Larry here... first post but have been viewing the forums for a long time.

I just bought a DK20S and am having issues getting my cases to turn out right. Whenever I press at 400 degrees for 1 minute most of the cases still come out white with only partial image sublimated over. If I leave it in there too much longer than it gets toasted...

Is the heat too high? Is the pressure too high or too light? What gives.... ? I've wasted about 30 blanks tonight on this so I don't want it to get too much more expensive. This heat press is a beast, almost through out my back lifting it.

Thank you!


----------



## iainlondon (May 11, 2010)

Are you using Sublimation Ink & Paper? I normally press at 380 for 40 seconds (adding on 2 seconds for each other metal) and light pressure, mine turn out great.................


----------



## CrazyLarry (Nov 27, 2013)

Yes, I have another heat press but it was some junky one I bought on Amazon for $100 or so.... If I have too much pressure then the paper completely cakes onto the case, not enough pressure then the image doesn't transfer over completely. I've left the temperature at 390 and I'm doing about 4 cases at once.

It was about 1 minute right? When I take them off the heat press should I wait until they completely cool off?

Thank you,
Larry


----------



## GordonM (May 21, 2012)

Metal really wants to have a light pressure, or else you could get bad orange peel (looks like watermarks) over the image. This is the surface of the paper impressing into the softened coating of the blank.

Be sure the bottom platen is pre-heated.

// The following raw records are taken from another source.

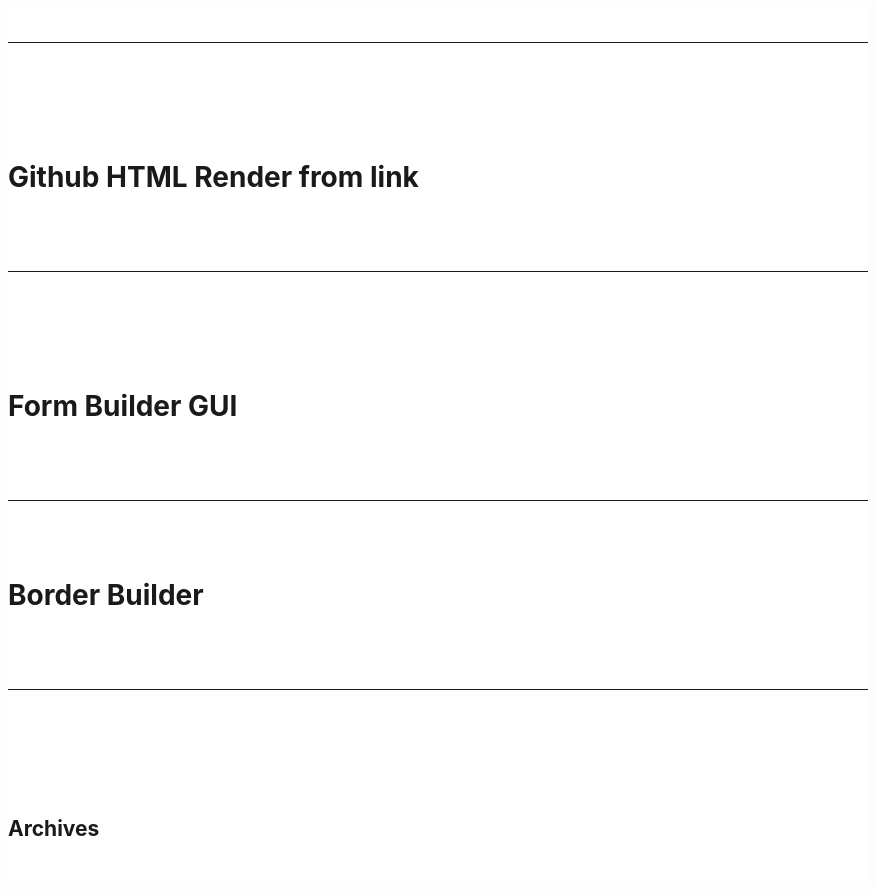 <br>
<hr>
<br>


<br>

<br>
<h1>  Github HTML Render from link </h1>
<br>

<iframe src="https://githtmlpreview.netlify.app/" height="800px" width="1600px" scrolling="yes" frameborder="no" loading="lazy" allowtransparency="true" allowfullscreen="true"  
        player" frameborder="0" allow="accelerometer; autoplay; clipboard-write;
        encrypted-media; gyroscope; picture-in-picture" allowfullscreen></iframe>

<br>
<hr>
<br>


<br>

<br>
<h1> Form Builder GUI </h1>
<br>

<iframe  src="https://fourm-builder-gui.netlify.app/" height="800px" width="1600px" scrolling="yes" frameborder="no" loading="lazy" allowtransparency="true" allowfullscreen="true"  
        player" frameborder="0" allow="accelerometer; autoplay; clipboard-write;
        encrypted-media; gyroscope; picture-in-picture" allowfullscreen></iframe>

<br>
<hr>
<br>

<h1> Border Builder </h1>
<br>

<iframe  src="https://codepen.io/bgoonz/embed/zYwLVmb?default-tab=html%2Cresult" height="800px" width="1600px" scrolling="yes" frameborder="no" loading="lazy" allowtransparency="true" allowfullscreen="true"  
        player" frameborder="0" allow="accelerometer; autoplay; clipboard-write;
        encrypted-media; gyroscope; picture-in-picture" allowfullscreen></iframe>

<br>
<hr>
<br>


<br>

<br>

<br>

## Archives

<br>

Doesn't have to be volcano hot, but your press may not be recovering fast enough to full temperature before the covers are fully sublimated.

Try doing one cover at a time until you get the time, temperature, and pressure right.

You should peel off the paper immediately. Use heat tape to hold the transfer on the cover. When time's up, tear the paper apart on the front to remove it. Avoid touching even the edges of the hot cover, as the coating is still very soft and easily damaged.


----------



## CrazyLarry (Nov 27, 2013)

I think I have it figured out!! 

Next question, this orange peel? Is this the stuff on the metal insert that looks like its water marks when looked at from the corner in light? How do I get rid of that?? Is that too much pressure or too high of heat or neither?

Thank you!!!


----------



## djque (Feb 5, 2013)

To much pressure. Make sure your printing on the right side of the paper.the slick side


----------



## into the T (Aug 22, 2015)

dibimi said:


> Hello,
> 
> I'm currently trying to use the ST3042 machine with Sawgrass SG400 printer for phone cases but quite disappointed with the heat press and hope that here I could find help from you!
> 
> ...


this thread is almost a decade old, and that poster you quoted has not been here for almost 8 years
maybe start a new thread


----------